The policies in this Guide Memo are fundamental to Stanford University's employment policies.
This policy applies to all employees of the University.
a. Equal Employment Opportunity
It is the policy of Stanford University to provide equal employment opportunities for all applicants and employees in compliance with all applicable laws. This policy applies in all aspects of the employment relationship including (but not limited to) recruiting, selection, placement, supervision, working conditions, compensation, training, promotion, demotion, transfer, layoff, and termination. All University personnel policies, procedures, and practices must be administered consistent with the intent of this basic policy.
(1) Stanford University does not discriminate on the basis of race, religious creed, color, national origin, ancestry, physical or mental disability, medical condition, genetic information, marital status, age, sex, sexual orientation, gender, gender identity, gender expression, military status, veteran status, or any other characteristic protected by law, in connection with any aspect of employment at Stanford.
(2) Harassment on the basis of any legally protected characteristic is a form of discrimination and is likewise prohibited by this University policy. Prohibited harassment occurs if a hostile environment has been created that is sufficiently severe, pervasive, or persistent so as to unreasonably interfere with a person's work performance or participation in University activities.

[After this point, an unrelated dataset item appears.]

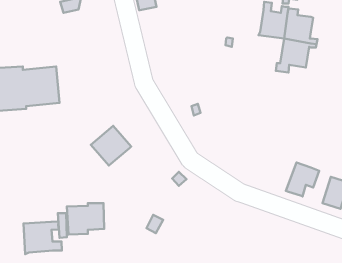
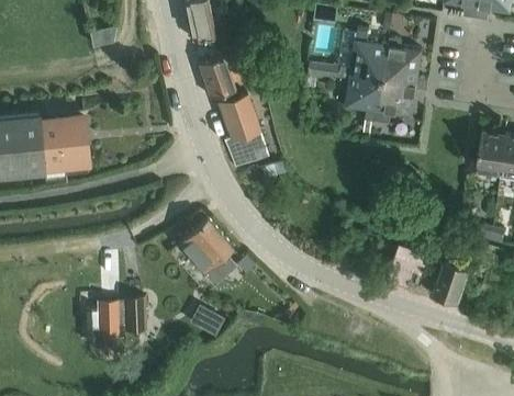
building: none -> [199,55,268,169]
building: none -> [340,67,384,121]
building: [91,126,131,166] -> [179,219,233,272]
building: [23,221,62,254] -> none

Prohibited harassment may take the form of (but is not limited to) offensive slurs, jokes, and other offensive oral, written, computer-generated, visual or physical conduct which is aimed at an individual or group because of their protected status.
c. Affirmative Action
As a matter of institutional policy and consistent with its obligation as a federal government contractor, Stanford University is committed to principles of diversity and affirmative action, and will comply with all affirmative action requirements in accordance with law.
Stanford University policy prohibits retaliation against individuals who raise concerns of perceived discrimination or harassment or who participate in the investigation of any claim of discrimination or harassment. Retaliation is an adverse action taken against an individual because that individual has made a good faith complaint of discrimination or harassment or has participated in the investigation of a claim of discrimination or harassment. An adverse action is any action that materially affects that individual's terms and conditions of employment.
(1) Employees or applicants who believe they have been discriminated against, harassed, or retaliated against in violation of this policy may direct their complaint to any of the following:
(2) Concerns regarding sexual harassment or consensual sexual or romantic relationships in the workplace/educational setting may be made to the Sexual Harassment Policy Office (650-724-2120 or firstname.lastname@example.org) or to any Sexual Harassment Adviser listed at https://harass.stanford.edu.
(3) Concerns regarding gender or sex discrimination (including sexual harassment, sexual misconduct, sexual assault, relationship (dating and domestic) violence and stalking) involving students should be made to the Title IX Office (at email@example.com or 650-497-4955). or retaliation should be made in writing and as soon as possible: the earlier the report, the easier it is to investigate and take appropriate remedial action.
(4) Concerns regarding conduct believed to be unethical or unlawful may be made to the University Compliance and Ethics Office (at firstname.lastname@example.org or 650-721-2667). Anonymous concerns can be submitted to the Compliance and Ethics Helpline (at helpline.stanford.edu).
(5) Confidential resources: The University Ombuds (at 650-723-3682) and the School of Medicine Ombuds (at 650-498-5744) are also available as confidential resources to discuss concerns. Submitting complaints anonymously or to a confidential Ombuds Office will not constitute “notice” to the University.
f. Internal Reporting
Reports of discrimination, harassment, or retaliation should be made in writing and as soon as possible: the earlier the report, the easier it is to investigate and take appropriate remedial action.
Making a false report or providing false information may be grounds for discipline in the absence of a good faith belief that the report/information is true.
The University is committed to investigating and remediating claims of discrimination, harassment and retaliation. All individuals covered by this policy are expected to fully participate and cooperate in the investigation of any claim of discrimination, harassment, or retaliation. Failure to participate and/or cooperate in an investigation when requested may be grounds for discipline.
Depending upon an individual's category of employment (e.g., faculty, academic staff, regular staff, postdoctoral scholar, etc.) and the nature of the complaint, applicable grievance or other procedures also may be used to report complaints: http://elr.stanford.edu/grievance-procedures.
g. External Reporting
Discrimination, harassment, and retaliation are prohibited by state and federal law. In addition to the internal resources described above, individuals may pursue complaints directly with the government agencies that deal with unlawful harassment, discrimination, and retaliation claims, e.g., the U.S. Equal Employment Opportunity Commission (EEOC), the State of California Department of Fair Employment and Housing (DFEH), and/or the U.S. Department of Education's Office for Civil Rights (OCR). These agencies are listed in the Government section of the telephone book. A violation of this policy may exist even where the conduct in question does not violate the law.